··· Provided passage
This was an interesting project because I got to design and implement the entire feature while keeping in mind the many practical constraints that go into doing it well. The simple approach would be to download just the higher resolution image and display it. Then I’d be done in very little time. However, the full image could be arbitrarily large and downloading the entire file could be very bandwidth intensive. In a mobile app, bandwidth is a limited resource. Furthermore, why download the full-image if the user just zooms into a portion of the screen? Therefore, I split the image into tiles and fetched the tiles on a per-need basis.

Among other projects, I also helped ship Carousel for iPad by maximizing the usage of the screen real estate. Photos are grouped into events. If all the images were the same size, then events that only have a few images would be left with whitespace. Those projects were interesting exercises in understanding the distinction between doing something and doing it well, and I learned that the culture at Dropbox leans strongly towards doing it well. They call it “sweating the details”.

From doing it to doing it well

A photo gallery app sounds mundane, but as I learned more about its functionality and dove into the codebase, I quickly realized that Carousel was far from “just a photo gallery”. There’s a series of 3 blog posts describing the engineering behind Carousel that reveal the magic behind the scenes.

In a nutshell, the two technical aspects of Carousel I was most impressed by are the performance and the handling of edge cases. One of the nice features of Carousel is that I can quickly scroll through my entire photo library to look at my old photos. This sounds simple but when you have thousands of pictures going across the screen, even decoding the JPEG becomes a bottleneck. All kinds of prefetching and caching techniques went into the scrollbar alone.

Carousel is also a view into both the local photo gallery and the photos stored into the cloud. By having both, along with the ability to hide photos, the edge cases just explode. What happens if the user deletes a local photo? If the user deletes a photo on the server side? Both at the same time?

While I didn’t work on the main Dropbox application that everybody uses, Carousel gave me a good view into the complexity of the problems Dropbox needs to tackle. When all your products need to consider concurrent modifications (read/write/delete) of the data, everything becomes a couple orders of magnitude harder (the best way to get a sense of this type of problem is to read about Operational Transformations (OT)). However, when done right, the experience can be very nice and seamless, and the typical feedback users give is that they really appreciate that Dropbox just “works”.

Code sharing

The other aspect of working on Carousel iOS which was very educational is the unusual architecture of the codebase which works out great. Half of the iOS and Android app’s code is a shared layer of C++. To interface with C++ from Objective-C and Java, Dropbox developed an open-source language interface generator.
······
··· Material
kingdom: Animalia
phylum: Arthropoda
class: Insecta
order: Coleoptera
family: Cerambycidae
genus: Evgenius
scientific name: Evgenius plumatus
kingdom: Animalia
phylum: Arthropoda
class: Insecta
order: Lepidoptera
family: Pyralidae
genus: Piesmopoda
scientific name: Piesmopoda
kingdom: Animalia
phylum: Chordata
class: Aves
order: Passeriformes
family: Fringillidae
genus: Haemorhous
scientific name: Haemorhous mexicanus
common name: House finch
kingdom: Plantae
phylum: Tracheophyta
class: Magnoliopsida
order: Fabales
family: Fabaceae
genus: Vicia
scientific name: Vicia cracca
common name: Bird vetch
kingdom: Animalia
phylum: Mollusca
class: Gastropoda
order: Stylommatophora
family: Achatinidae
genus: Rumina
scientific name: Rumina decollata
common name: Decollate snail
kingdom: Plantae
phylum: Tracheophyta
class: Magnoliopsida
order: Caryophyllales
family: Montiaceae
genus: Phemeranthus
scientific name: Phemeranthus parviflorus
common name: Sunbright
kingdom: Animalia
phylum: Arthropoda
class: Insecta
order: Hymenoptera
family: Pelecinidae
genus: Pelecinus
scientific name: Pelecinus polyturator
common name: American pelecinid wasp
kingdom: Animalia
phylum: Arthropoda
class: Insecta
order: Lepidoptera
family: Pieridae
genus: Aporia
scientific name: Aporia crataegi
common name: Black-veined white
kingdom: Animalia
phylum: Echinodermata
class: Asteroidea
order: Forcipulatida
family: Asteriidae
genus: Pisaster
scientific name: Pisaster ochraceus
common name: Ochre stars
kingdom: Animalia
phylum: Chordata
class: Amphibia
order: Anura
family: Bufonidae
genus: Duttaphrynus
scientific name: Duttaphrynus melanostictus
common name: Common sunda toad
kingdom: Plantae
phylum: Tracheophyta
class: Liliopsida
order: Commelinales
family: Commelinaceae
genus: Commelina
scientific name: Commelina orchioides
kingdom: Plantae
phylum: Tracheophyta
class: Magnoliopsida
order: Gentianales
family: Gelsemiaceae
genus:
······
§ Exercise aim:
Please repeat, word for word, the part of the Carousel passage above that opens with the words containing "Among other projects, I" and closes with "behind the scenes.".

§ Answer below:
Among other projects, I also helped ship Carousel for iPad by maximizing the usage of the screen real estate. Photos are grouped into events. If all the images were the same size, then events that only have a few images would be left with whitespace. Those projects were interesting exercises in understanding the distinction between doing something and doing it well, and I learned that the culture at Dropbox leans strongly towards doing it well. They call it “sweating the details”.

From doing it to doing it well

A photo gallery app sounds mundane, but as I learned more about its functionality and dove into the codebase, I quickly realized that Carousel was far from “just a photo gallery”. There’s a series of 3 blog posts describing the engineering behind Carousel that reveal the magic behind the scenes.